* Goal of the exercise *
In the listing below, identify each line with the word "already" and return those lines.

━━ Supplied entries

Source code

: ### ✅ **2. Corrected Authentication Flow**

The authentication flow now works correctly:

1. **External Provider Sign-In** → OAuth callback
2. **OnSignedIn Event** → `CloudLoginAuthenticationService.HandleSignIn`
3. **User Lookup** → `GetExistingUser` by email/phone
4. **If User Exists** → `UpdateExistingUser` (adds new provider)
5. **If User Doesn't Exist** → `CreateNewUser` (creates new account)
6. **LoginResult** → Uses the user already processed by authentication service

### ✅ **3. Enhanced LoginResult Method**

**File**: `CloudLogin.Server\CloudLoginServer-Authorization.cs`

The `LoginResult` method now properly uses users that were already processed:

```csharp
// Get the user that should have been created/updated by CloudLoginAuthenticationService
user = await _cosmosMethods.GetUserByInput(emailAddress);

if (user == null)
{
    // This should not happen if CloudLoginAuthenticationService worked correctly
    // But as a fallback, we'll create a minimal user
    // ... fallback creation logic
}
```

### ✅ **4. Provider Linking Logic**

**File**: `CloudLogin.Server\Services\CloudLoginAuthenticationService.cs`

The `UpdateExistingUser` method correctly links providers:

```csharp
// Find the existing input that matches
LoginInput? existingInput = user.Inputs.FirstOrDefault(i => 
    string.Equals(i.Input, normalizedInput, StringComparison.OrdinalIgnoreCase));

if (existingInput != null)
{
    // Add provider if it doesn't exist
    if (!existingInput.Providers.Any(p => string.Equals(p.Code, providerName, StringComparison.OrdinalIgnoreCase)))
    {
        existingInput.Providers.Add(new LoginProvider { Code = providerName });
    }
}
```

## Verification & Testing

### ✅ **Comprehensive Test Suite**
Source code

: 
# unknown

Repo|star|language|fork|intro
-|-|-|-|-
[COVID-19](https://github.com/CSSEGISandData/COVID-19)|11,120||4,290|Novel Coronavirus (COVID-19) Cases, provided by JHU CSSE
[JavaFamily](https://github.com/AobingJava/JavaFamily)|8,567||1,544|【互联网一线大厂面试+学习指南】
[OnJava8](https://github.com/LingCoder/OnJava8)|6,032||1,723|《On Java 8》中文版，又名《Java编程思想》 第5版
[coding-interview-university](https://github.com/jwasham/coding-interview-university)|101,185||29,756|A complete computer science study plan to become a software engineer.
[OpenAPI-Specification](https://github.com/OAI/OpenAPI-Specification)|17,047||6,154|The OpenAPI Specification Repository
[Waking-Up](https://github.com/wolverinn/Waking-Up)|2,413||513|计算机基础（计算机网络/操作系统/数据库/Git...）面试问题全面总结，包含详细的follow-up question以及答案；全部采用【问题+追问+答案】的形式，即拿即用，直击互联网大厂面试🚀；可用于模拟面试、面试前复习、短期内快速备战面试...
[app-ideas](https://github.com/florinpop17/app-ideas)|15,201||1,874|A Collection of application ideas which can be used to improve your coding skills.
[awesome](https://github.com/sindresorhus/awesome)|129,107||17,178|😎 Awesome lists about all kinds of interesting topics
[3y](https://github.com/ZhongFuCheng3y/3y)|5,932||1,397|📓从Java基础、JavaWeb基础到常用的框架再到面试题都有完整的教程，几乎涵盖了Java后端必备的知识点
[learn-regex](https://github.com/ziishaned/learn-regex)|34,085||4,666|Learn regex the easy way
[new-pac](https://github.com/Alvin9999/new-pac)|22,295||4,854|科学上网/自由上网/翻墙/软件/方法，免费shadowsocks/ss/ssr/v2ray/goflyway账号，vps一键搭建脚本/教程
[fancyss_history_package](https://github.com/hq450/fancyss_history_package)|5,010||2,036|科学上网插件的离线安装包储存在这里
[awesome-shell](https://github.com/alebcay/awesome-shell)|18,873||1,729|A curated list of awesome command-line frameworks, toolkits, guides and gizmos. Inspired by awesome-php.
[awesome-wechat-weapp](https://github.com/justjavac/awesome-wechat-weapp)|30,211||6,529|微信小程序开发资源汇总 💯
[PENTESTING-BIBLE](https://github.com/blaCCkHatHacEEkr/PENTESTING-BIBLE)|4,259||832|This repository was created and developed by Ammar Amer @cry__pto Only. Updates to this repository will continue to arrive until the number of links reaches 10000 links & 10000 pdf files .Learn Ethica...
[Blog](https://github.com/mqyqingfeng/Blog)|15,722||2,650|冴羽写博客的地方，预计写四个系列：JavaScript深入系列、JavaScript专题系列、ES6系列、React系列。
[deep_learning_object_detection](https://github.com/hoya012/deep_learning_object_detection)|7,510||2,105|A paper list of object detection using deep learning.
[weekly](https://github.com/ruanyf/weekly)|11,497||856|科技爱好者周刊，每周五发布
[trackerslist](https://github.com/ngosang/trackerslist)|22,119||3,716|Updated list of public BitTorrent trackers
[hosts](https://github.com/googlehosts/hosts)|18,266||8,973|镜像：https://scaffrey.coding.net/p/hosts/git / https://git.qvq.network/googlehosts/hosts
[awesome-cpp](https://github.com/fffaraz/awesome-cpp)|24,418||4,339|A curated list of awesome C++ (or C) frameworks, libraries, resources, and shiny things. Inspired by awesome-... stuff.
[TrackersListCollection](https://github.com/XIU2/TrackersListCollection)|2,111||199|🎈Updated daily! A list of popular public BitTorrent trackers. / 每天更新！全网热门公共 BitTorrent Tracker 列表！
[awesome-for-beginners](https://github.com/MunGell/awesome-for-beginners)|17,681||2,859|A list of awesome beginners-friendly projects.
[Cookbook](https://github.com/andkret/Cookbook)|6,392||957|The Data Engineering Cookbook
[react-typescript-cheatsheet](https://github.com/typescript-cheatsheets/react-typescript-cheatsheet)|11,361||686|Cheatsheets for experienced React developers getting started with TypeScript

━━━━

* Expected output *
6. **LoginResult** → Uses the user already processed by authentication service
The `LoginResult` method now properly uses users that were already processed:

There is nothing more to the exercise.